=== WORK INSTRUCTION 1 ===
In the records, take the part that opens with the line containing "Rank the categories" and runs through the end of the records. Rewrite it with "Rank" replaced by "Order" and everything else unchanged, and omit the pictures.

=== TEXT UNDER STUDY ===
________

Award Abstract # 0452744
Collaborative Research: Quantitative Investigation of Finestructure and Internal Waves in the Norwegian Sea from Simultaneous Temperature and Acoustic Reflectance Measurements

NSF Org: OCE
Division Of Ocean Sciences
Recipient: UNIVERSITY OF WYOMING
Initial Amendment Date: February 25, 2005
Latest Amendment Date: February 25, 2005
Award Number: 0452744
Award Instrument: Standard Grant
Program Manager: Eric C. Itsweire
OCE
 Division Of Ocean Sciences
GEO
 Directorate for Geosciences
Start Date: March 1, 2005
End Date: February 29, 2008 (Estimated)
Total Intended Award Amount: $181,743.00
Total Awarded Amount to Date: $181,743.00
Funds Obligated to Date: FY 2005 = $181,743.00
History of Investigator:
  • W Steven Holbrook (Principal Investigator)
    wstevenh@vt.edu
Recipient Sponsored Research Office: University of Wyoming
1000 E UNIVERSITY AVE
LARAMIE
WY  US  82071-2000
(307)766-5320
Sponsor Congressional District: 00
Primary Place of Performance: University of Wyoming
1000 E UNIVERSITY AVE
LARAMIE
WY  US  82071-2000
Primary Place of Performance
Congressional District:
00
Unique Entity Identifier (UEI): FDR5YF2K32X5
Parent UEI: FDR5YF2K32X5
NSF Program(s): PHYSICAL OCEANOGRAPHY
Primary Program Source: app-0105 
Program Reference Code(s): 0000, OTHR
Program Element Code(s): 161000
Award Agency Code: 4900
Fund Agency Code: 4900
Assistance Listing Number(s): 47.050

ABSTRACT


ABSTRACT
OCE-0452744-0452265

Oceanic finestructure can be imaged in great detail using low-frequency (10-150 Hz) seismic reflection profiling. In September 2003, a joint hydrographic/seismic imaging survey of oceanic finestructure was conducted, acquiring temperature and salinity data on 110 XBT.s and 12 XCTD.s as a low-cost piggyback to a previously scheduled seismic reflection study in the Norwegian Sea. Initial results showed that the reflection method (1) is sensitive to fine-scale temperature contrasts as small as 0.03 C; (2) can image finestructure from M2 internal tides and map the sites of M2 internal tide generation; (3) can map water-mass boundaries in great detail; (4) can produce quantitative internal wave spectra that reproduce the expected Garrett-Munk spectrum and deviations from it; and (5) can image disruptions in finestructure consistent with internal wave on critical continental slopes.

________

=== WORK INSTRUCTION 2 ===
Answer from the Norwegian Sea award abstract:
(a) Who is listed as the Program Manager?
(b) In what month and year was the joint hydrographic/seismic imaging survey conducted?
(c) What frequency range does the abstract give for the seismic reflection profiling?

=== Figure understanding tasks ===
________

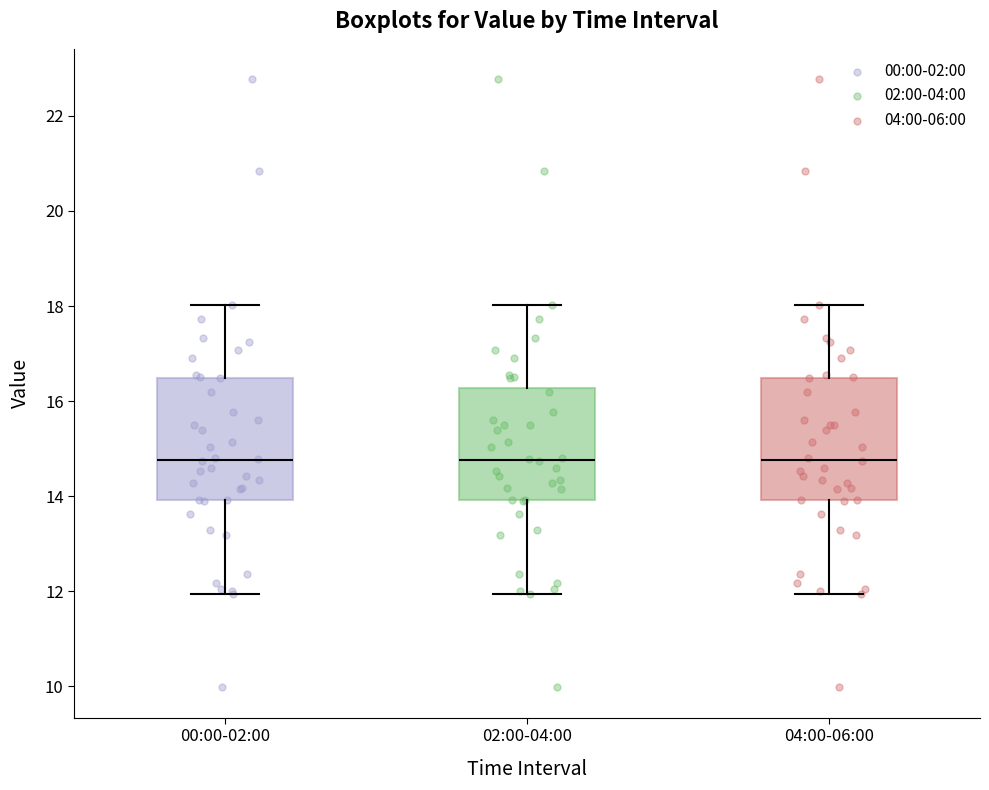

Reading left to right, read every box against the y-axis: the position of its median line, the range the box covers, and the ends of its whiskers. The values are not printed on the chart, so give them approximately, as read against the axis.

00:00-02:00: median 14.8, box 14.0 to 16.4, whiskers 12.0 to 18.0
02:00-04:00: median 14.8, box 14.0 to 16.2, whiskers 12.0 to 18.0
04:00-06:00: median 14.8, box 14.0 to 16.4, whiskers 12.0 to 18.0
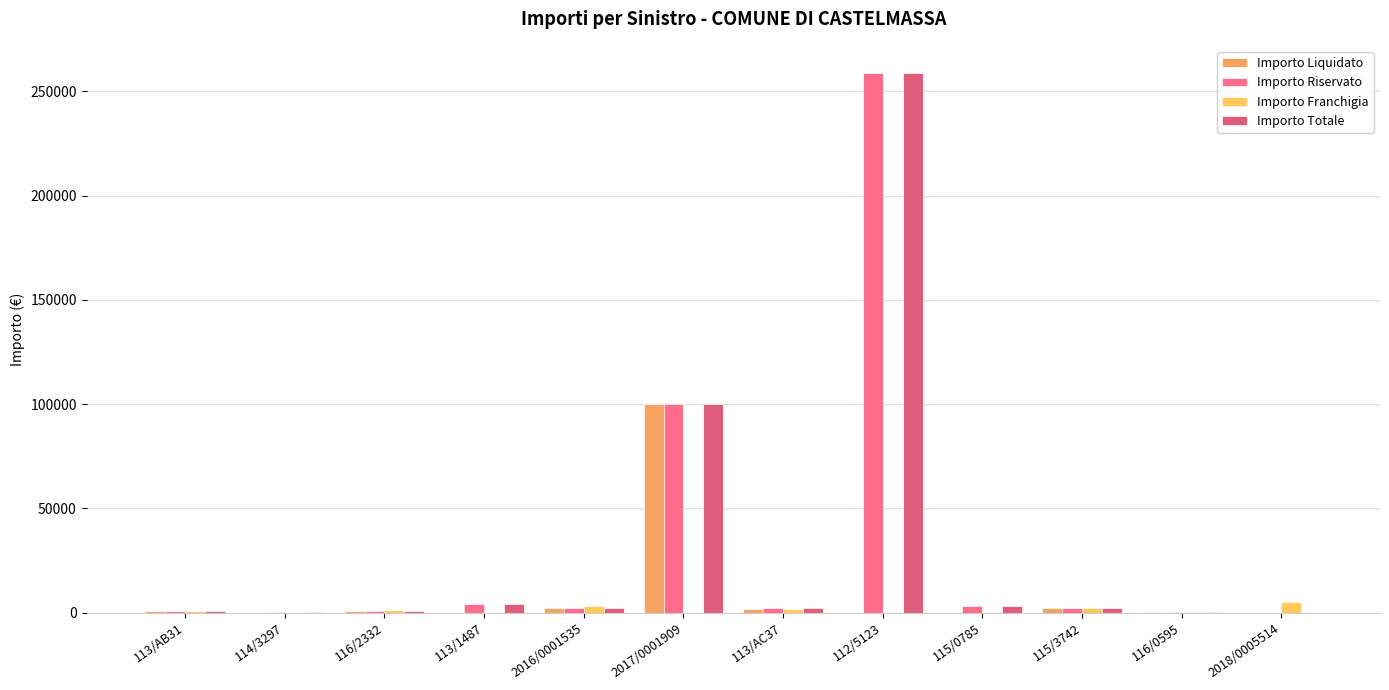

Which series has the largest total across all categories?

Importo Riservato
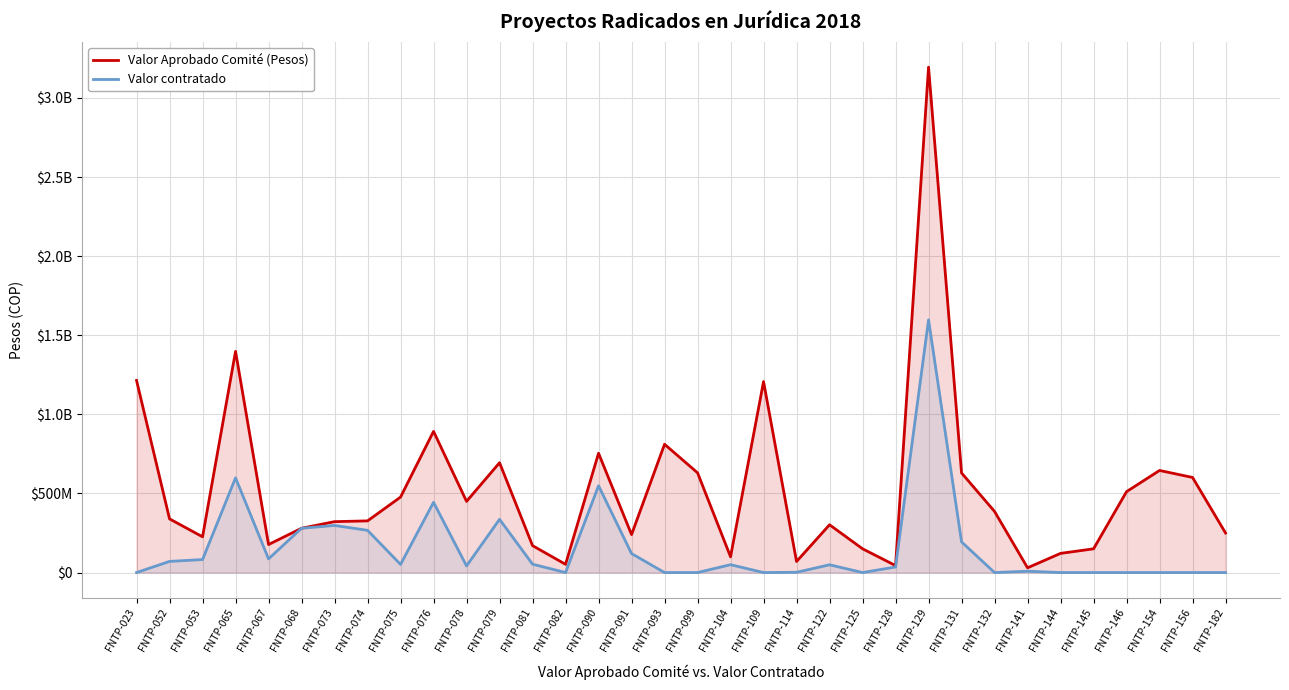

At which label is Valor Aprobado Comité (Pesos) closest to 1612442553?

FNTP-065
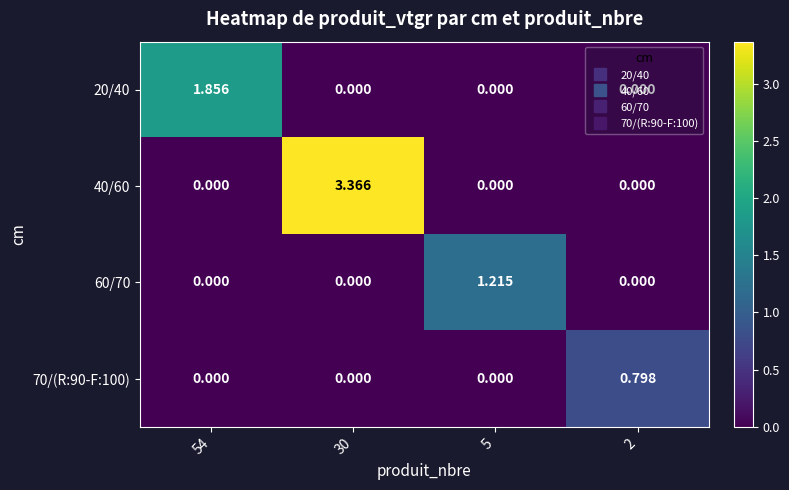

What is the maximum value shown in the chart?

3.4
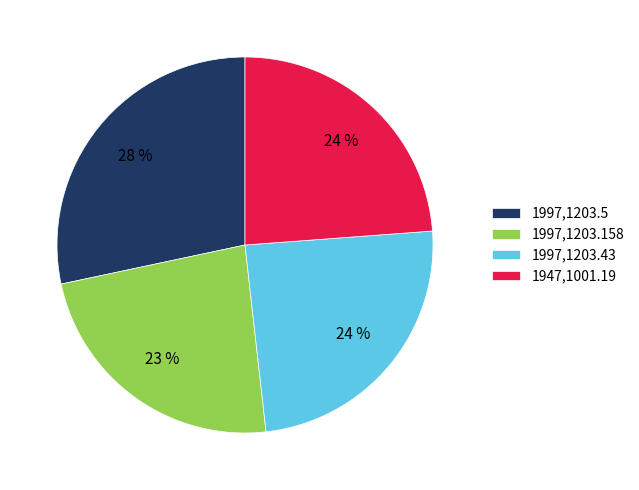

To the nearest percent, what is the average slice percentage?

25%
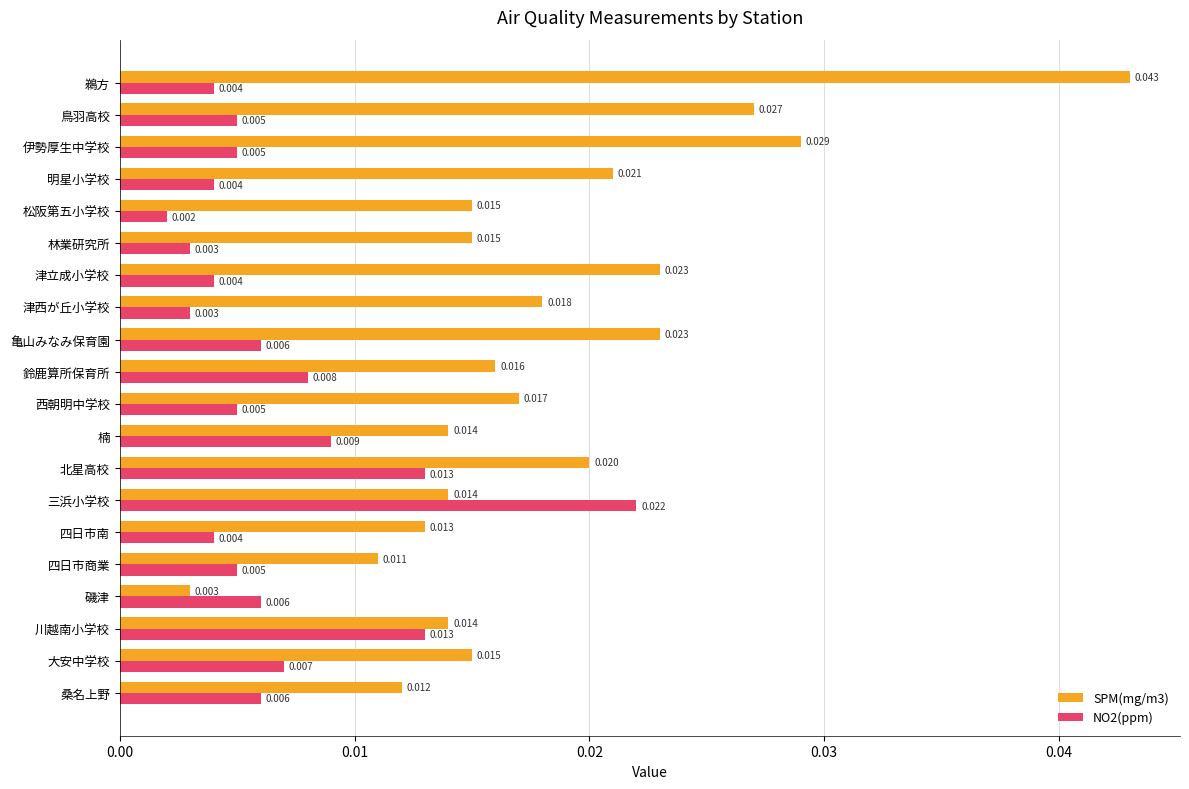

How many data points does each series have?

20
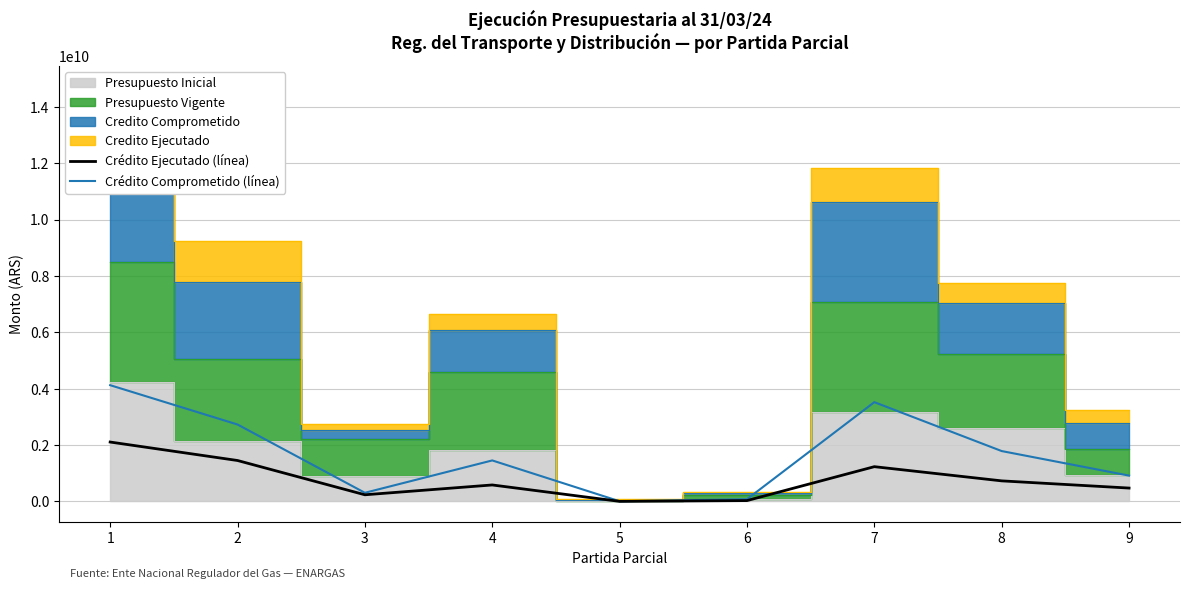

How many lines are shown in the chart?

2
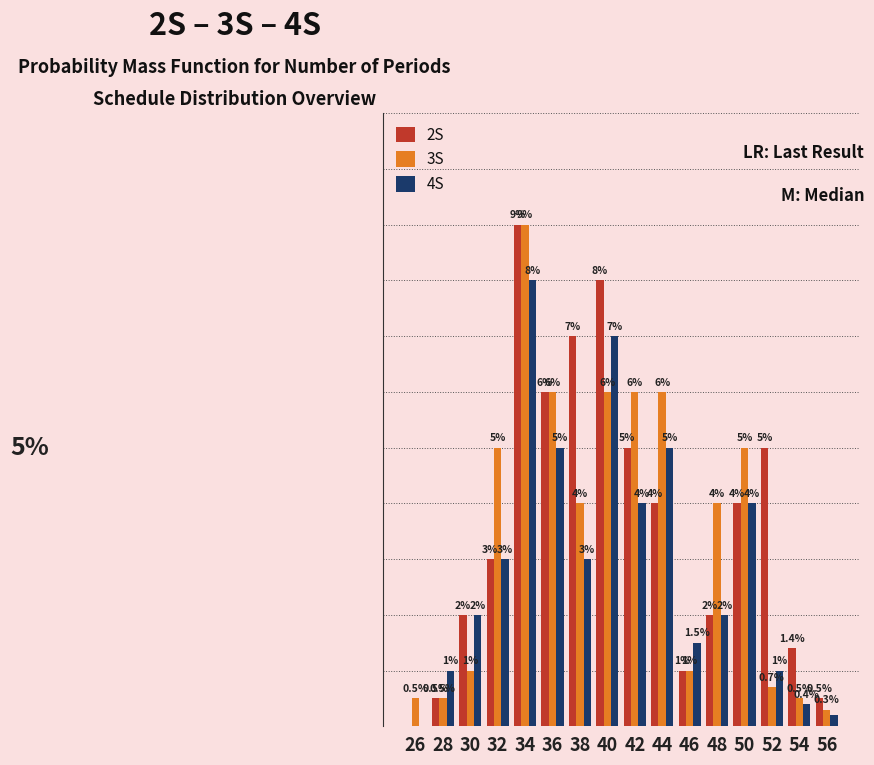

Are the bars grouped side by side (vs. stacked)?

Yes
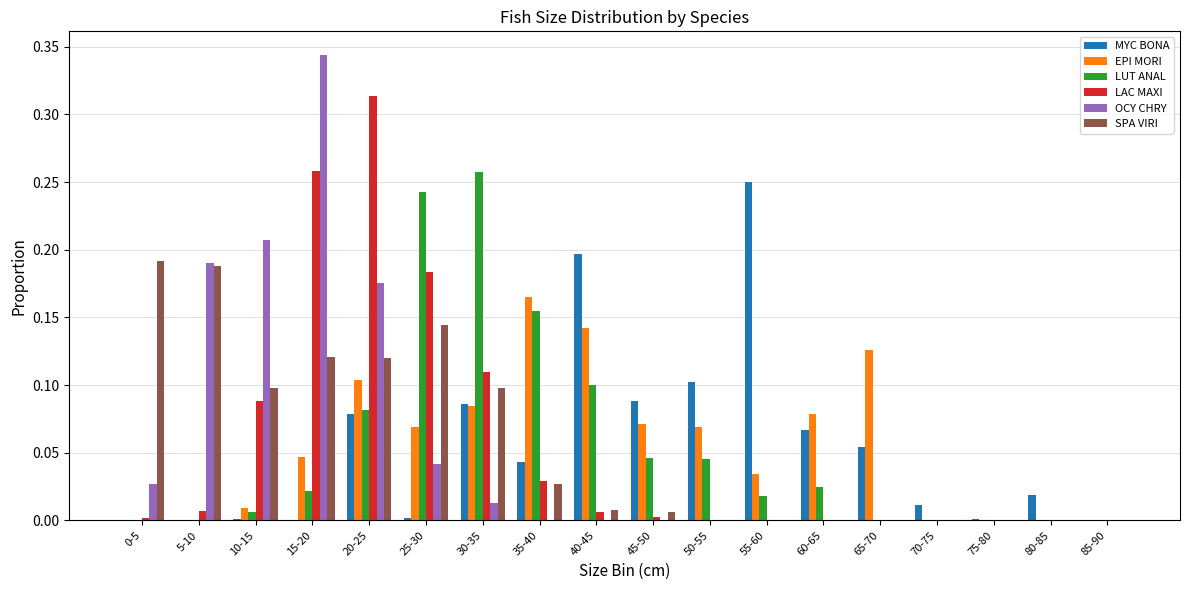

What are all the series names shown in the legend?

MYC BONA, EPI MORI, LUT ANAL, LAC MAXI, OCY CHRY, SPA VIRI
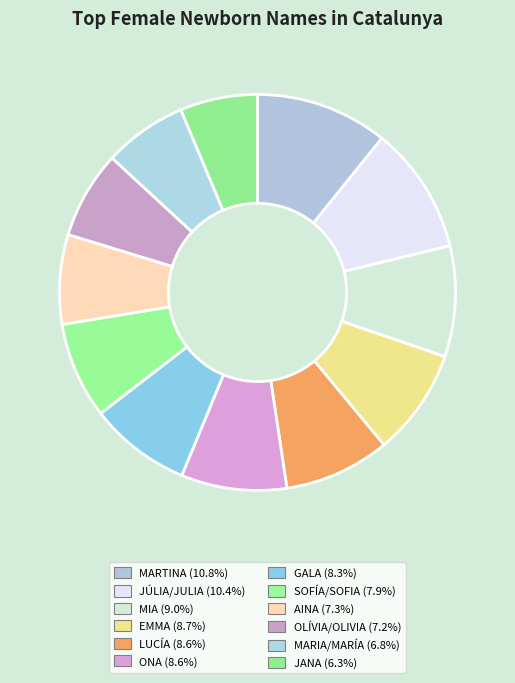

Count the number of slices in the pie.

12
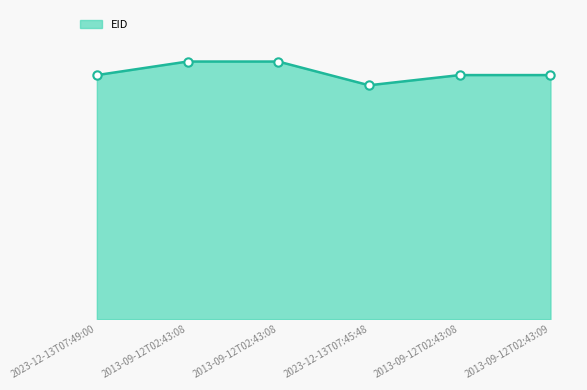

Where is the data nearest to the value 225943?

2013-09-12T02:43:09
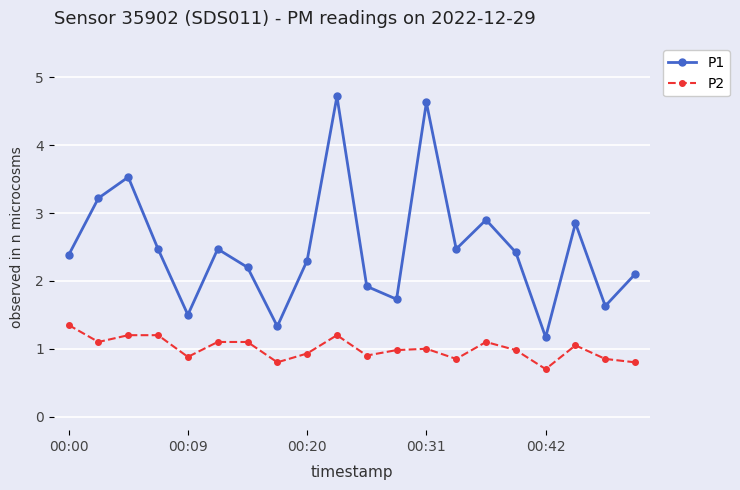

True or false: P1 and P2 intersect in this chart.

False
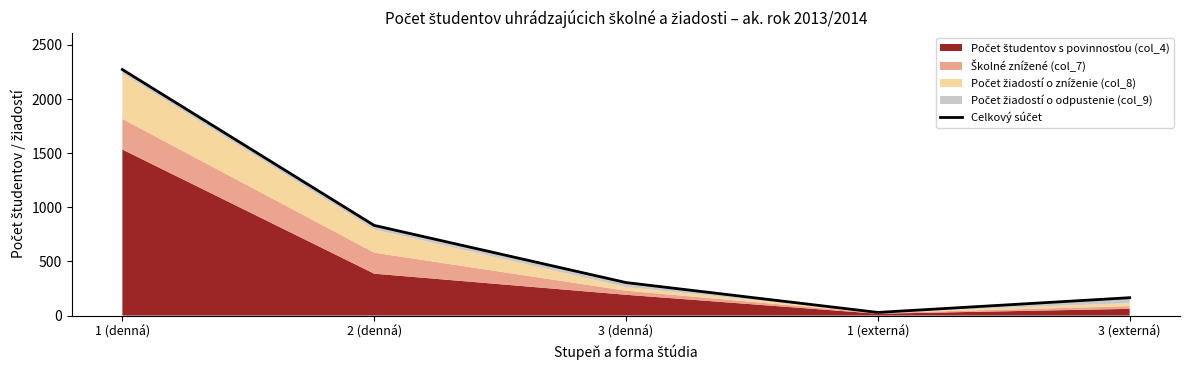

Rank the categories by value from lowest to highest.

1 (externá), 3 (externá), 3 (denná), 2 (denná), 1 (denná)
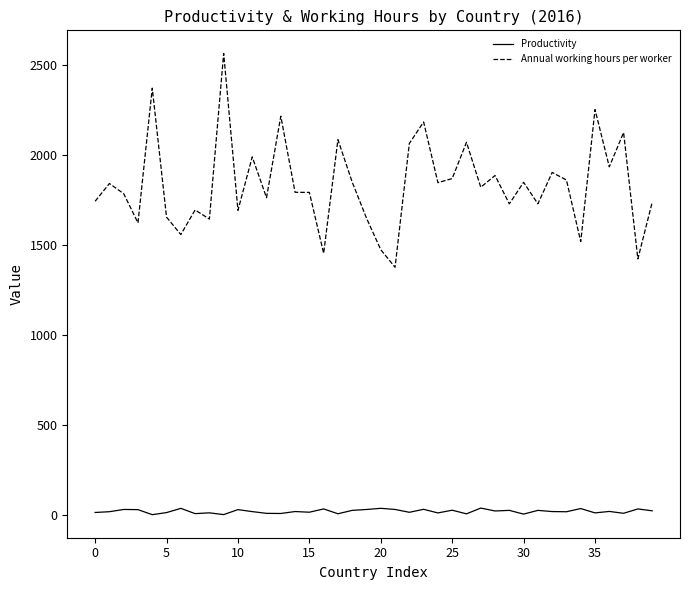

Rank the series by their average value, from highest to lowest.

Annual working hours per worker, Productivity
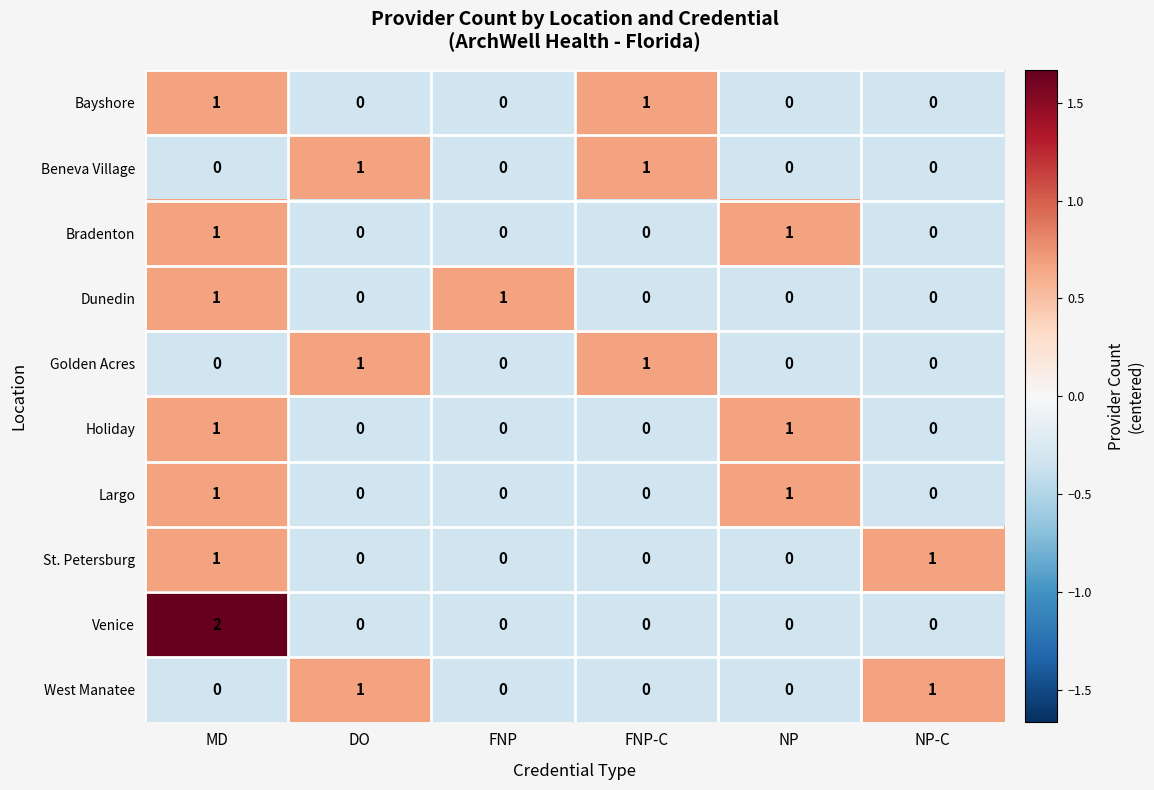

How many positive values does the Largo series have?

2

________

=== OUTPUT 1 ===
Order the categories by value from lowest to highest.

1 (externá), 3 (externá), 3 (denná), 2 (denná), 1 (denná)

Order the series by their average value, from highest to lowest.

Annual working hours per worker, Productivity

How many positive values does the Largo series have?

2

=== OUTPUT 2 ===
(a) Eric C. Itsweire
(b) September 2003
(c) 10-150 Hz